Why setting expectations is important
On a workshop I was running last week on core management skills, one of the topics we covered was setting expectations.
It’s easy to assume everyone knows what’s expected of them, but a lack of clear direction can be confusing and leads to uncertainty for your team members, inconsistencies for your customers and frustration for you.
This echoes one of the challenges I often hear when I’m working with line managers, that is, not everyone delivers what’s expected. But when we delve deeper we often realise expectations have never been clearly communicated. Managers have simply assumed everyone knows.
And when expectations are not clear and shared, simple misunderstandings become compounded, potentially turning into personality clashes and communication breakdowns.
The more specific you are about the tangible and measurable indicators, the easier it will be for team members to measure their success. What does great look like, sound like or feel like for you? What criteria are you using to measure performance?
Quantitative standards or pointers are easier to interpret than qualitative ones. For example, if you want customers’ email enquiries responded to ‘asap’, specify in how many minutes, hours or days.
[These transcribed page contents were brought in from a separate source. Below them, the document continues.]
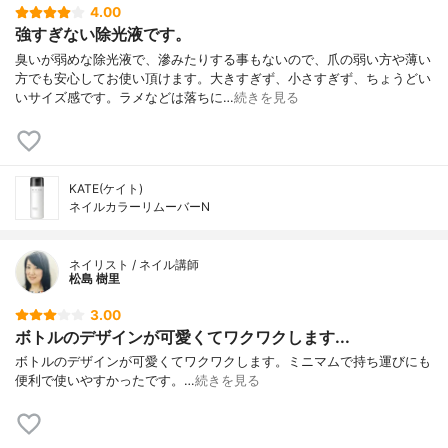
4.00
強すぎない除光液です。
臭いが弱めな除光液で、滲みたりする事もないので、爪の弱い方や薄い
方でも安心してお使い頂けます。大きすぎず、小さすぎず、ちょうどい
いサイズ感です。ラメなどは落ちに…
続きを見る
KATE(ケイト)
ネイルカラーリムーバーN
ネイリスト / ネイル講師
松島 樹里
3.00
ボトルのデザインが可愛くてワクワクします...
ボトルのデザインが可愛くてワクワクします。ミニマムで持ち運びにも
便利で使いやすかったです。…
続きを見る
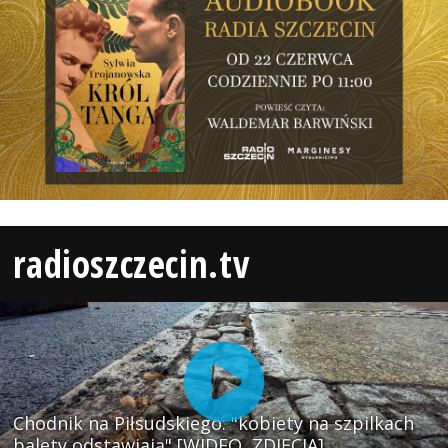
radioszczecin.tv
Chodnik na Piłsudskiego: "kobiety na szpilkach
balety odstawiają" [WIDEO, ZDJĘCIA]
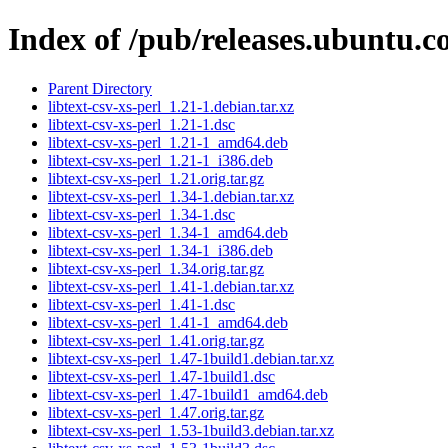
Index of /pub/releases.ubuntu.co
Parent Directory
libtext-csv-xs-perl_1.21-1.debian.tar.xz
libtext-csv-xs-perl_1.21-1.dsc
libtext-csv-xs-perl_1.21-1_amd64.deb
libtext-csv-xs-perl_1.21-1_i386.deb
libtext-csv-xs-perl_1.21.orig.tar.gz
libtext-csv-xs-perl_1.34-1.debian.tar.xz
libtext-csv-xs-perl_1.34-1.dsc
libtext-csv-xs-perl_1.34-1_amd64.deb
libtext-csv-xs-perl_1.34-1_i386.deb
libtext-csv-xs-perl_1.34.orig.tar.gz
libtext-csv-xs-perl_1.41-1.debian.tar.xz
libtext-csv-xs-perl_1.41-1.dsc
libtext-csv-xs-perl_1.41-1_amd64.deb
libtext-csv-xs-perl_1.41.orig.tar.gz
libtext-csv-xs-perl_1.47-1build1.debian.tar.xz
libtext-csv-xs-perl_1.47-1build1.dsc
libtext-csv-xs-perl_1.47-1build1_amd64.deb
libtext-csv-xs-perl_1.47.orig.tar.gz
libtext-csv-xs-perl_1.53-1build3.debian.tar.xz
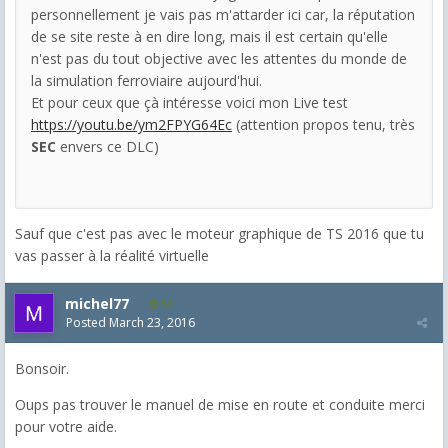
personnellement je vais pas m'attarder ici car, la réputation
de se site reste à en dire long, mais il est certain qu'elle
n'est pas du tout objective avec les attentes du monde de
la simulation ferroviaire aujourd'hui.
Et pour ceux que çà intéresse voici mon Live test
https://youtu.be/ym2FPYG64Ec
(attention propos tenu, très
SEC
envers ce DLC)
Sauf que c'est pas avec le moteur graphique de TS 2016 que tu
vas passer à la réalité virtuelle
michel77
51
Posted
March 23, 2016
Bonsoir.
Oups pas trouver le manuel de mise en route et conduite merci
pour votre aide.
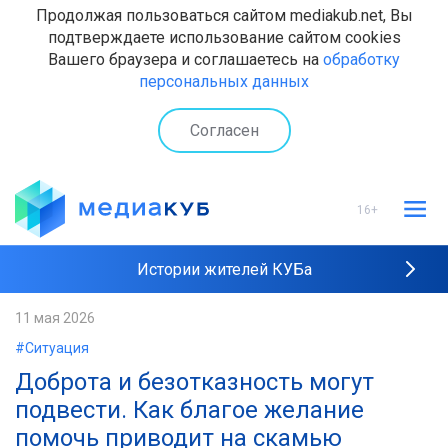
Продолжая пользоваться сайтом mediakub.net, Вы
подтверждаете использование сайтом cookies
Вашего браузера и соглашаетесь на
обработку
персональных данных
Согласен
16+
Истории жителей КУБа
Рейтинги "МедиаКУБа"
11 мая 2026
#Ситуация
Наши интервью
Доброта и безотказность могут
подвести. Как благое желание
помочь приводит на скамью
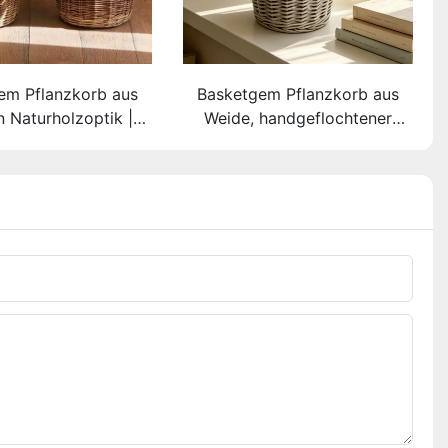
em Pflanzkorb aus
Basketgem Pflanzkorb aus
n Naturholzoptik |
Weide, handgeflochtener
btes horizontales
Blumentopf aus Naturweide
er, verstärkte
mit Doppelgriffen,
riffe, individuell
umweltfreundlicher und
barer Pflanzkorb
langlebiger Dekokorb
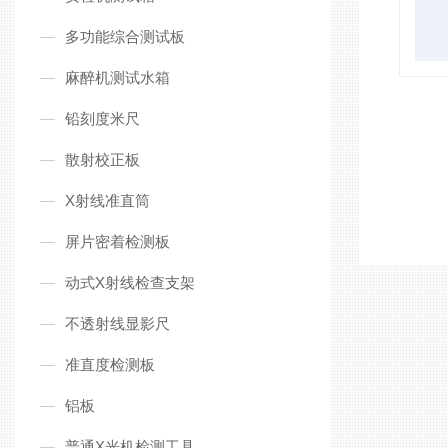
多功能综合测试板
麻醉机测试水箱
铅刻度米尺
散射校正板
X射线准直筒
屏片密着检测板
动式X射线检查支架
不透射线显影尺
准直度检测板
铝板
普通X光机检测工具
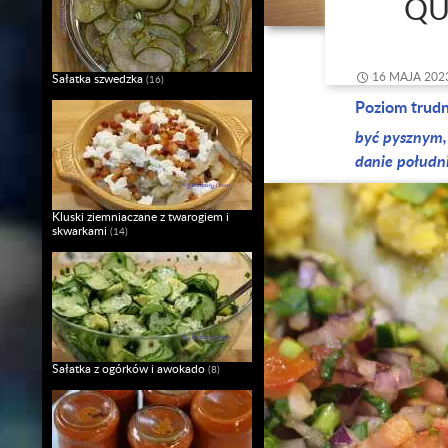
QU
16 MAJA 202
Sałatka szwedzka
(16)
Poziom trud
być pysznym,
danie połudn
Kluski ziemniaczane z twarogiem i
skwarkami
(14)
Sałatka z ogórków i awokado
(8)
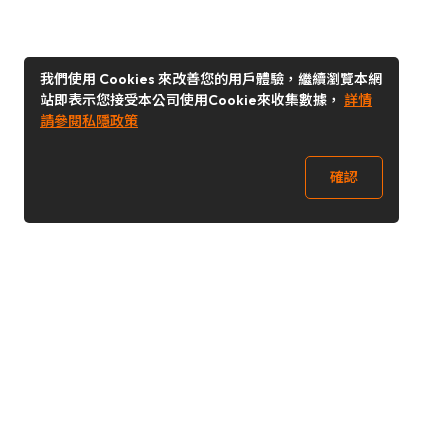
我們使用 Cookies 來改善您的用戶體驗，繼續瀏覽本網
站即表示您接受本公司使用Cookie來收集數據，
詳情
請參閱私隱政策
確認
關注我們
Buy&Ship 台灣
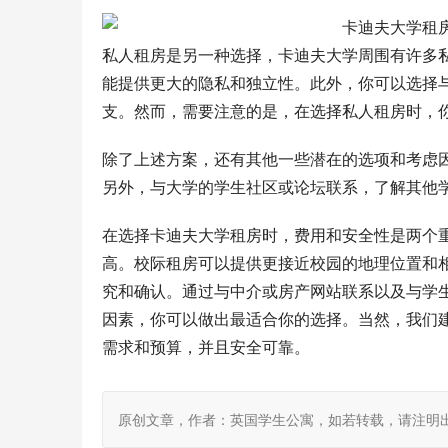
私人租房是另一种选择，卡迪夫大学周围有许多
能提供更大的隐私和独立性。此外，你可以选择
支。然而，需要注意的是，在选择私人租房时，
除了上述方案，还有其他一些潜在的选项和考虑
另外，与大学的学生社区或论坛联系，了解其他
在选择卡迪夫大学租房时，费用和安全性是两个
高。校际租房可以提供更接近校园的地理位置和
究和确认。通过与中介或房产网站联系以及与学
因素，你可以做出最适合你的选择。当然，我们
需求和预算，并且安全可靠。
原创文章，作者：英国学生公寓，如若转载，请注明出处：https:/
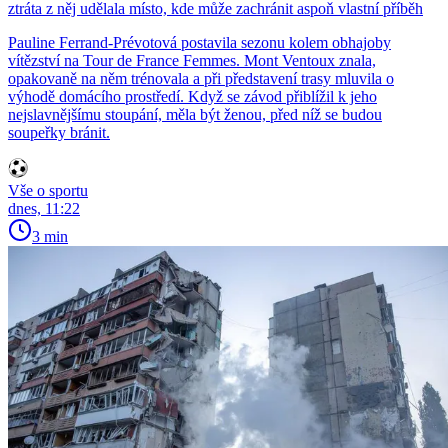
ztráta z něj udělala místo, kde může zachránit aspoň vlastní příběh
Pauline Ferrand-Prévotová postavila sezonu kolem obhajoby
vítězství na Tour de France Femmes. Mont Ventoux znala,
opakovaně na něm trénovala a při představení trasy mluvila o
výhodě domácího prostředí. Když se závod přiblížil k jeho
nejslavnějšímu stoupání, měla být ženou, před níž se budou
soupeřky bránit.
Vše o sportu
dnes, 11:22
3 min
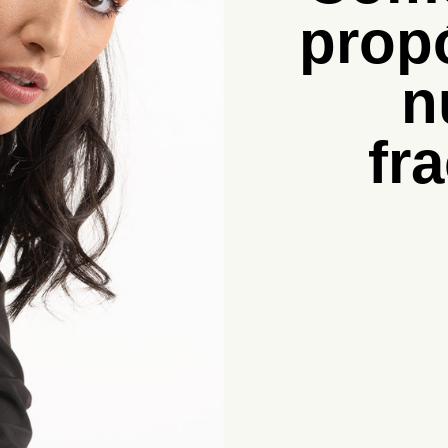
prop
n
fr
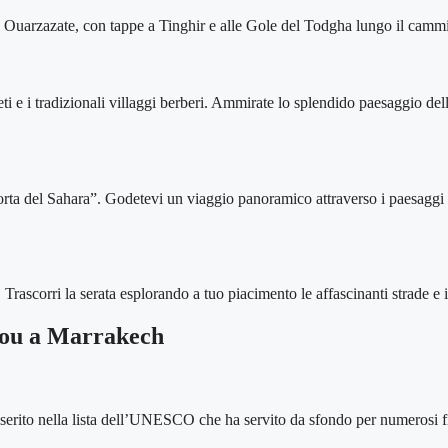
so Ouarzazate, con tappe a Tinghir e alle Gole del Todgha lungo il camm
lmeti e i tradizionali villaggi berberi. Ammirate lo splendido paesaggio d
orta del Sahara”. Godetevi un viaggio panoramico attraverso i paesagg
Trascorri la serata esplorando a tuo piacimento le affascinanti strade e i l
dou a Marrakech
erito nella lista dell’UNESCO che ha servito da sfondo per numerosi film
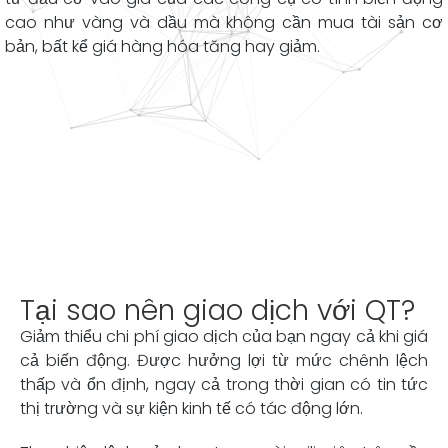
cao như vàng và dầu mà không cần mua tài sản cơ
bản, bất kể giá hàng hóa tăng hay giảm.
Tại sao nên giao dịch với QT?
Giảm thiểu chi phí giao dịch của bạn ngay cả khi giá
cả biến động. Được hưởng lợi từ mức chênh lệch
thấp và ổn định, ngay cả trong thời gian có tin tức
thị trường và sự kiện kinh tế có tác động lớn.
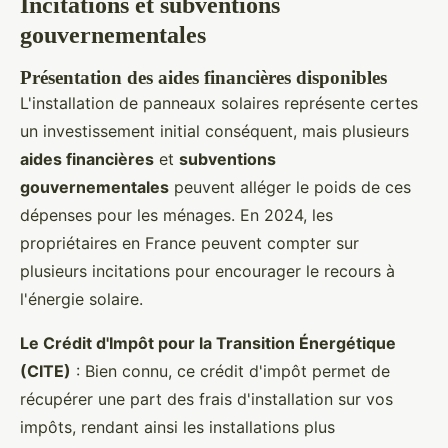
Incitations et subventions
gouvernementales
Présentation des aides financières disponibles
L'installation de panneaux solaires représente certes
un investissement initial conséquent, mais plusieurs
aides financières
et
subventions
gouvernementales
peuvent alléger le poids de ces
dépenses pour les ménages. En 2024, les
propriétaires en France peuvent compter sur
plusieurs incitations pour encourager le recours à
l'énergie solaire.
Le Crédit d'Impôt pour la Transition Énergétique
(CITE)
: Bien connu, ce crédit d'impôt permet de
récupérer une part des frais d'installation sur vos
impôts, rendant ainsi les installations plus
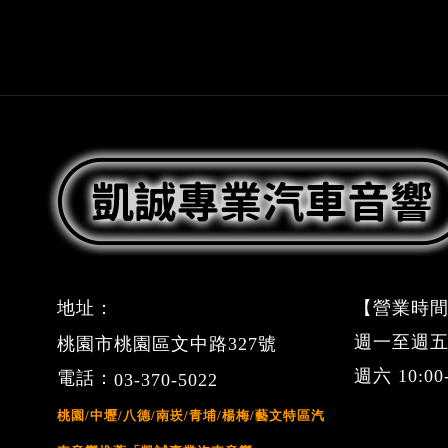
地址：
【營業時間
週一至週五 09
桃園市桃園區文中路327號
週六 10:0
電話：
03-370-5022
桃園/中壢/八德/南崁/青埔/楊梅/藝文特區汽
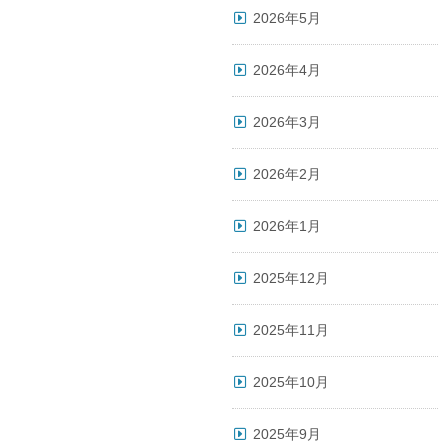
2026年5月
2026年4月
2026年3月
2026年2月
2026年1月
2025年12月
2025年11月
2025年10月
2025年9月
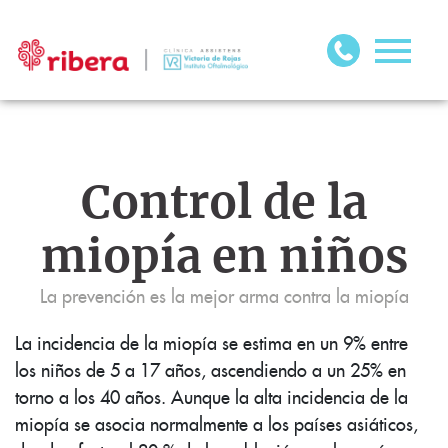
Control de la
miopía en niños
La prevención es la mejor arma contra la miopía
La incidencia de la miopía se estima en un 9% entre
los niños de 5 a 17 años, ascendiendo a un 25% en
torno a los 40 años. Aunque la alta incidencia de la
miopía se asocia normalmente a los países asiáticos,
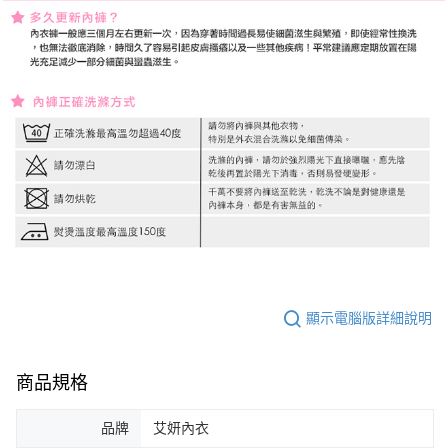
顯示電腦版詳細說明
商品規格
品牌
艾妍內衣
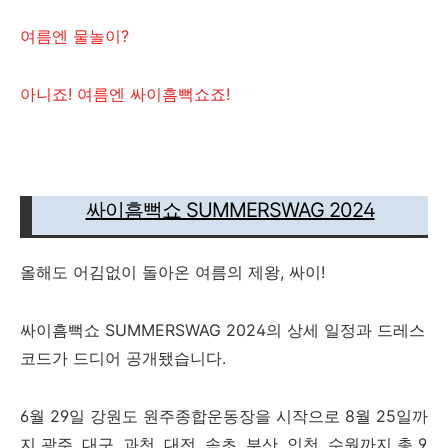
여름엔 물놀이?
아니죠! 여름엔 싸이흠뻑쇼죠!
싸이흠뻑쇼 SUMMERSWAG 2024
올해도 어김없이 돌아온 여름의 제왕, 싸이!
싸이흠뻑쇼 SUMMERSWAG 2024의 상세 일정과 드레스
코드가 드디어 공개됐습니다.
6월 29일 강원도 원주종합운동장을 시작으로 8월 25일까
지 광주, 대구, 과천, 대전, 속초, 부산, 인천, 수원까지 총 9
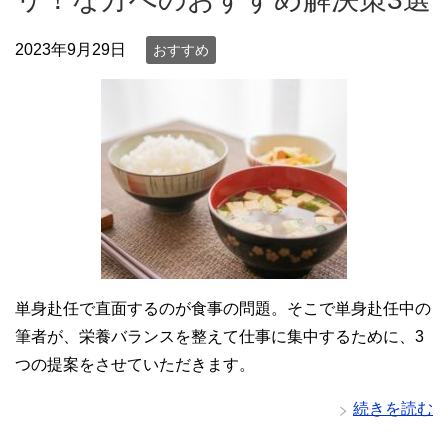
2023年9月29日
おすすめ
単身赴任で直面するのが食事の問題。そこで単身赴任中の
筆者が、栄養バランスを整えて仕事に集中するために、3
つの提案をさせていただきます。
続きを読む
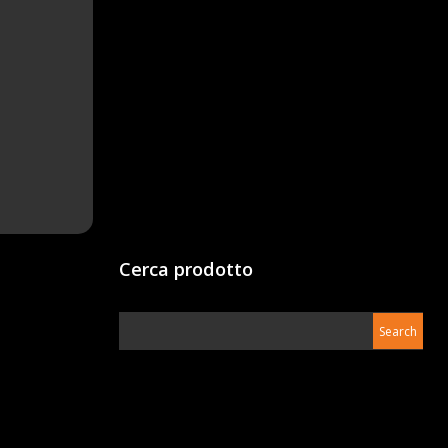
Cerca prodotto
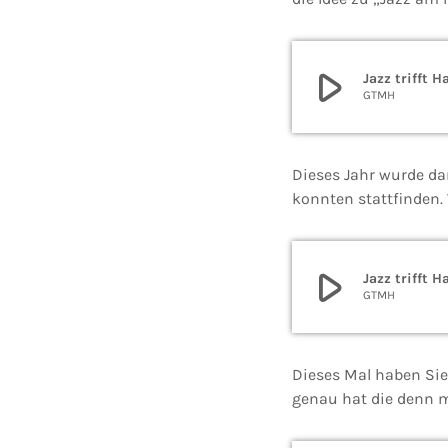
play_arrow
Jazz trifft 
GTMH
Dieses Jahr wurde da
konnten stattfinden.
play_arrow
Jazz trifft 
GTMH
Dieses Mal haben Sie
genau hat die denn 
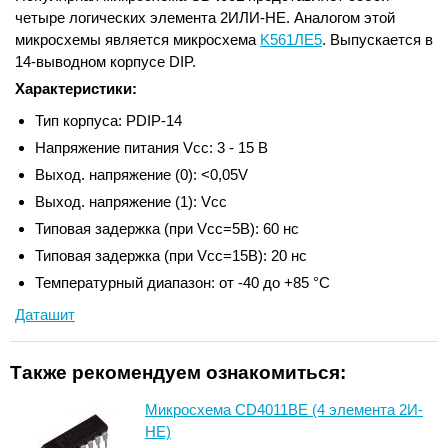
четыре логических элемента 2ИЛИ-НЕ. Аналогом этой
микросхемы является микросхема
K561ЛЕ5
. Выпускается в
14-выводном корпусе DIP.
Характеристики:
Тип корпуса: PDIP-14
Напряжение питания Vcc: 3 - 15 В
Выход. напряжение (0): <0,05V
Выход. напряжение (1): Vcc
Типовая задержка (при Vcc=5В): 60 нс
Типовая задержка (при Vcc=15В): 20 нс
Температурный диапазон: от -40 до +85 °С
Даташит
Также рекомендуем ознакомиться:
Микросхема CD4011BE (4 элемента 2И-
НЕ)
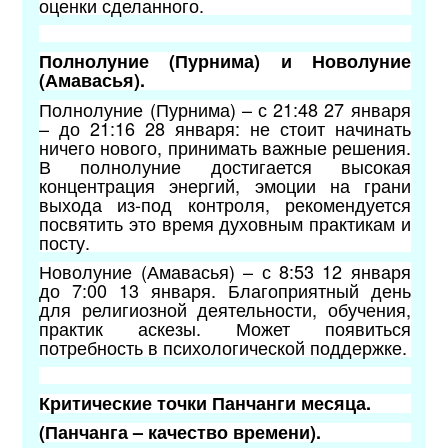
оценки сделанного.
Полнолуние (Пурнима) и Новолуние
(Амавасья).
Полнолуние (Пурнима) – с 21:48 27 января
– до 21:16 28 января: не стоит начинать
ничего нового, принимать важные решения.
В полнолуние достигается высокая
концентрация энергий, эмоции на грани
выхода из-под контроля, рекомендуется
посвятить это время духовным практикам и
посту.
Новолуние (Амавасья) – с 8:53 12 января
до 7:00 13 января. Благоприятный день
для религиозной деятельности, обучения,
практик аскезы. Может появиться
потребность в психологической поддержке.
Критические точки Панчанги месяца.
(Панчанга – качество времени).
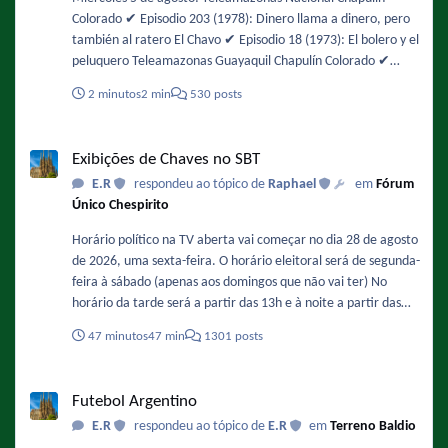
Colorado ✔️ Episodio 203 (1978): Dinero llama a dinero, pero
también al ratero El Chavo ✔️ Episodio 18 (1973): El bolero y el
peluquero Teleamazonas Guayaquil Chapulín Colorado ✔️
Episodio 48 (1974): Interrumpiendo la filmación / No es lo
2 minutos
2 min
530 posts
mismo chapulines con agua, que aguas con los chapulines! El
Chavo ✔️ Episodio 104 (1975): Los insectos
Exibições de Chaves no SBT
Exibições de Chaves no SBT
E.R
respondeu ao tópico de
Raphael
em
Fórum
Único Chespirito
Horário político na TV aberta vai começar no dia 28 de agosto
de 2026, uma sexta-feira. O horário eleitoral será de segunda-
feira à sábado (apenas aos domingos que não vai ter) No
horário da tarde será a partir das 13h e à noite a partir das
20h30. "Chaves" e "Clube do Chaves" serão afetados e
47 minutos
47 min
1301 posts
deverão ter a duração reduzida nesse período. Que isso não
afete a exibição de "História do Brasil" e "A proposta" no dia
Futebol Argentino
7 de setembro. - Como ficaria a grade do SBT com o horário
Futebol Argentino
político : DE SEGUNDA A SEXTA 8:30 Primeiro Impacto 13:00
E.R
respondeu ao tópico de
E.R
em
Terreno Baldio
Horário Eleitoral 13:25 Chaves (com 2 episódios) Entre 14:05 a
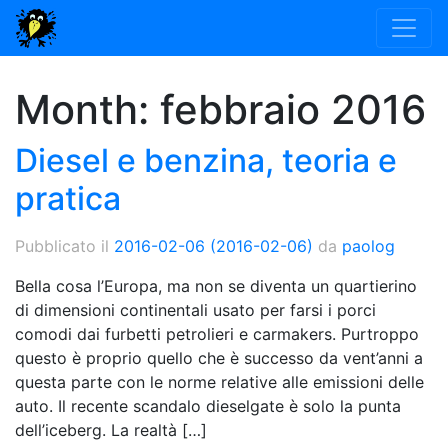
Month:
febbraio 2016
Diesel e benzina, teoria e
pratica
Pubblicato il
2016-02-06
(2016-02-06)
da
paolog
Bella cosa l’Europa, ma non se diventa un quartierino
di dimensioni continentali usato per farsi i porci
comodi dai furbetti petrolieri e carmakers. Purtroppo
questo è proprio quello che è successo da vent’anni a
questa parte con le norme relative alle emissioni delle
auto. Il recente scandalo dieselgate è solo la punta
dell’iceberg. La realtà […]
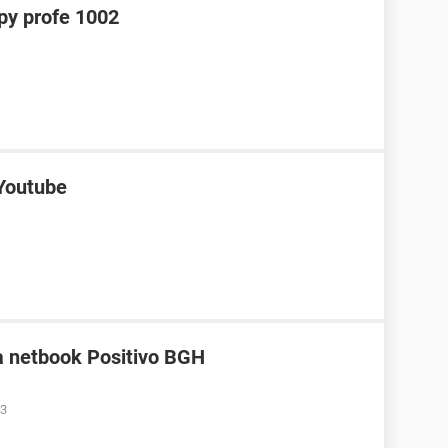
y profe 1002
 Youtube
a netbook Positivo BGH
33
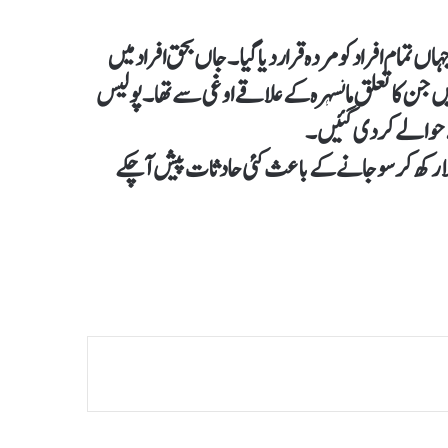
ہاں تمام افراد کو مردہ قرار دیا گیا۔جاں بحق افراد میں
یہ عابدہ، والدہ حاجرہ اور ان کے 3 بچے شامل ہیں جن کا تعلق مانسہرہ کے علاقے اوغی سے تھا۔پولیس
کے حوالے کردی گئیں۔
ھلا رکھ کر سوجانے کے باعث کئی حادثات پیش آچکے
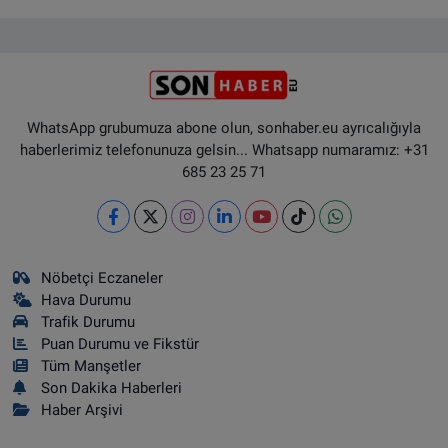
WhatsApp grubumuza abone olun, sonhaber.eu ayrıcalığıyla
haberlerimiz telefonunuza gelsin... Whatsapp numaramız: +31
685 23 25 71
Nöbetçi Eczaneler
Hava Durumu
Trafik Durumu
Puan Durumu ve Fikstür
Tüm Manşetler
Son Dakika Haberleri
Haber Arşivi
When it comes to qualitative standards, it can be far more open to personal interpretation, so giving examples and/or demonstrations can be helpful.
When you need someone to change what or how they are currently doing something, be prepared to make the comparison between the preferred way and the old way. It’s often subtle little nuances that make all the difference to reflect your culture or improve productivity.
Unless the process is critical (e.g. for legal or safely reasons) focus on what you need people to achieve i.e. the end result, rather than dictating how to do it. This allows them flexibility to adopt their own style and what feels most comfortable for them, rather than living in fear of not being able to comply with strict processes. That way you’ll get more ownership of the task.
And you may be pleasantly surprised by how often they end up improving the process.
If you only do one thing:
Ensure everyone understands the end result you’re aiming for and why.